Sunday, April 12, 2015

When It Ends, He Catches Her, by Eugie Foster

When It Ends, He Catches Her is from that category of stories I have a hard time reviewing - the real short ones.  You can't say much about them without giving away the plot.  The rules are all different, and I don't read a lot of short fiction.  Still, for its type this one was pretty good.  We are in post-apocalyptic times, and all theaters are closed (interestingly reminiscent of the closing of theaters in Shakespeare's time).  A dancer dances in a dilapidated theater, alone.  But then her partner, whom she misses so much, appears and they remember old times...3 stars from me, worth 10 minutes.

The Breath of War, by Aliette de Bodard

The Breath of War is the first of the Nebula short story nominees I'm reading this year.  And it's a pretty good start to the year's crop.

Our protagonist, Rechan, is pregnant and near term.  On this planet, Voc, humans need the help of a Stoneman to quicken their children.  The Stonemen (not necessarily men) are the creation of the women who wish to have children--at puberty they make one out of a special stone and give it their breath.  From that point on the Stoneman accompanies the woman as a companion and is available to quicken her children.

But Rechan is in a peculiar situation.  Her Stoneman is not with her.  But she has decided to get pregnant anyway, and must now go track down the Stoneman she created under mysterious circumstances.

This is my favorite story of de Bodard's so far--very coherent narrative, with interesting characters.  Her strength has always been bringing a unique combination of cultural backgrounds to her storytelling, but in this case it's a good plot also.  It ties in well with some of her other work that envisions interstellar ships as living beings.  A good read - 3 stars.

Saturday, April 11, 2015

The Devil In America, by Kai Ashante Wilson

The Devil In America is the last of the Nebula nominated novelettes for this blog, this year.  And another one to make the Sad Puppies cringe, since it centers on racial injustice.  And of course the talk radio induced blindness would miss an important point--this is a story told from a different point of view within a different point of view, and is well worth a critique.

Our protagonist is Easter, a southern black girl growing up in a relatively well off black family.  The story is rich with family life, and centers on a very strong maternal character.  Ma'am has married a man much younger than herself, which makes her something of the talk of the town, though Easter certainly thinks she is deserving.  But Ma'am has had a very hard life, losing two of her three children--Easter is all she has left. 

And the reason behind this loss is power.  The Old African magic, going down through her bloodline but now not well controlled.  As Ma'am puts it, the family is rich but can't count--so they are vulnerable to getting swindled if they use their magical wealth.

But they still do, a little--to keep their famous tobacco healthy--and Easter definitely has the power, seeing the angels all around her.  And they will help her out, too, but she has to be careful.  Except that one time, already past when we enter the tale.

** QUESTIONS **
- a) Rewrite the story reviews between "But they still" and "enter the tale.", inclusive, putting "cotton" in place of "tobacco".
- b) Carry on the story reviews from the point where they stop.
The listing after the story reviews plays no part in this exercise.

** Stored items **
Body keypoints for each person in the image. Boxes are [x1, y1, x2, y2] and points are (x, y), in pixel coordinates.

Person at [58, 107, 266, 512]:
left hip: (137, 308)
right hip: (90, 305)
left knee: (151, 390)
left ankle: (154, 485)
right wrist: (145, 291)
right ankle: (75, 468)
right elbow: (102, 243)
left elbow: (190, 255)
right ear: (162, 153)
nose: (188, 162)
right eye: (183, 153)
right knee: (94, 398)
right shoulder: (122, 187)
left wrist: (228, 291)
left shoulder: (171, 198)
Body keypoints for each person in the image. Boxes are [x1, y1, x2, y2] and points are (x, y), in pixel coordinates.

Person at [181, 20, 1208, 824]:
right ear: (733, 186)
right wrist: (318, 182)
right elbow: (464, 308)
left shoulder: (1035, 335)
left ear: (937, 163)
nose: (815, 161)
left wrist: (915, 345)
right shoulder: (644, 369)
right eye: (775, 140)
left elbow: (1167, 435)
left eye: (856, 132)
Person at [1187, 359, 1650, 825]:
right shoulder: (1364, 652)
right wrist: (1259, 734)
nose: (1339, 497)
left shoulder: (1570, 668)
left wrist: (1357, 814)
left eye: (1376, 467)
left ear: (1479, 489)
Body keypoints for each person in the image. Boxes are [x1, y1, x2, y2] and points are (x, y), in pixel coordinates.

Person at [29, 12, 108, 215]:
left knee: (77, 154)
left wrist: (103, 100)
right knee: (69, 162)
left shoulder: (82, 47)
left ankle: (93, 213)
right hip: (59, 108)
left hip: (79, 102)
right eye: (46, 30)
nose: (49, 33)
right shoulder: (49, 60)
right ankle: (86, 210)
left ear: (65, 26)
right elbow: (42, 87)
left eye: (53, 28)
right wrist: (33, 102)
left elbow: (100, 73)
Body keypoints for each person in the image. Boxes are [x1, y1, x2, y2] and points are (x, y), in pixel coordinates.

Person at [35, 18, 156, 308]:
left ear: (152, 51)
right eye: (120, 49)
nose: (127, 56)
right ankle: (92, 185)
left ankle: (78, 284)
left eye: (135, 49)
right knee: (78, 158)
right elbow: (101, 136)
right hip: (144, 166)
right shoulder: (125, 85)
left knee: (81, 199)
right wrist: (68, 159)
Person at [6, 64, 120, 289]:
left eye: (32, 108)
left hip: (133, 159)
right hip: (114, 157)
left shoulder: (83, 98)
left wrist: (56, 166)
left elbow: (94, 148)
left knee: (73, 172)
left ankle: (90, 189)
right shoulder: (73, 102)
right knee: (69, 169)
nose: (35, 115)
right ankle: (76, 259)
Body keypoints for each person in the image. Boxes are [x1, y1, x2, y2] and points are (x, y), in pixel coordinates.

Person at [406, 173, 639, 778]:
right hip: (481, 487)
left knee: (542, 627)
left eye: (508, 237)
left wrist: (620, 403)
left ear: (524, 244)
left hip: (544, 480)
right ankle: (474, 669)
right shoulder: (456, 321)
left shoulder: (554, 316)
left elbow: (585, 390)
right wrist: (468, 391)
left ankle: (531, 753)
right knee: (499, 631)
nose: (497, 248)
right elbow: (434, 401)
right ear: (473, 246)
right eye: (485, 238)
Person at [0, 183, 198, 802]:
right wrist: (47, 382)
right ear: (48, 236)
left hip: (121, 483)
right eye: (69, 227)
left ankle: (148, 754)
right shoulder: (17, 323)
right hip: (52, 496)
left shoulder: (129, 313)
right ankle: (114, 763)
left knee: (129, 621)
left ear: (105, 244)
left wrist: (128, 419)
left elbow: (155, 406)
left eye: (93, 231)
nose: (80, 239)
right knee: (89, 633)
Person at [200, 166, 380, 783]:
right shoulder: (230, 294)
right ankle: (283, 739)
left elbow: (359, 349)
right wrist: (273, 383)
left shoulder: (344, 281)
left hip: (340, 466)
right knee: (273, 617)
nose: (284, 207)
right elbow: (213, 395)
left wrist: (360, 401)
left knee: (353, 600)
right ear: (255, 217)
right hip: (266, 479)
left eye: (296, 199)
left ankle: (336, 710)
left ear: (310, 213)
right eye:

** TASK RESPONSES **
- a)
But they still do, a little--to keep their famous cotton healthy--and Easter definitely has the power, seeing the angels all around her.  And they will help her out, too, but she has to be careful.  Except that one time, already past when we enter the tale.

- b)
The story is told with interludes that appear to come from the writer's father, referring to the ongoing persecution of black people in America.  He is reading Wilson's tale of Easter and Rosedale, the black community they live in which was attacked and burned by whites in 1877.  One gets the impression that Wilson is tracing this persecution back to the supernatural events of this story.  Not too purely, of course, because the persecution started well before then, but maybe added to it?  Hard to say.

In any case it's quite well written and worth the time to read.  3 stars from me.

Now, which was my favorite novelette from this crop?  I would say it is between Tom Crosshill's The Magician and Laplace's Demon and this one.   It's a narrow thing, but I'd give the award to Crosshill.  We'll see how it comes out.


Thursday, April 9, 2015

We Are the Cloud, by Sam J. Miller

We Are the Cloud is another Nebula nominated novelette this year, a story of the sort that gets the Sad and Rabid Puppies foaming.  Because as SF it's a bit ordinary.  The technological speculation figures in the story, but isn't the real point.  And it's a bromance.

Our protagonist is a gentle giant living in a group home for kids taken from their families.  The speculative driver is that ISP's have figured out how to use the human brain as chip and storage, and one can rent out processing.  The protagonist is able to dip into the data stream passing through him--which makes him more of an outcast.  And, he's gay and knows it, but is repressing it until he meets Case, and falls for him.

So boy meets boy, boy loses boy--this is not a novel so there's no third act.  The focus of the story is an exploration of the interior life of the protagonist, and as those go it's pretty good.  And the thing is, you just can't set a romance in a boys' group home unless it's between boys, so having this space now open for SF means it's an automatic creative front.  Our Sad Puppies and their sad friends have not figured out that SF is important as outsider fiction, and now is the time for exploring these new outsiders that were formerly so outside it was difficult to accept fiction about them at all.  3 stars.

Wednesday, April 8, 2015

The Husband Stitch, by Carmen Maria Machado

The Husband Stitch is my latest read from the Nebula nominees.  The story theme is one I've seen before (can't recall quite where, but more than once), but it's told in a fun and interesting way.  There are read-aloud stage directions that make it somewhat self-deprecating, and it has an earnest tone with some dry wit underneath.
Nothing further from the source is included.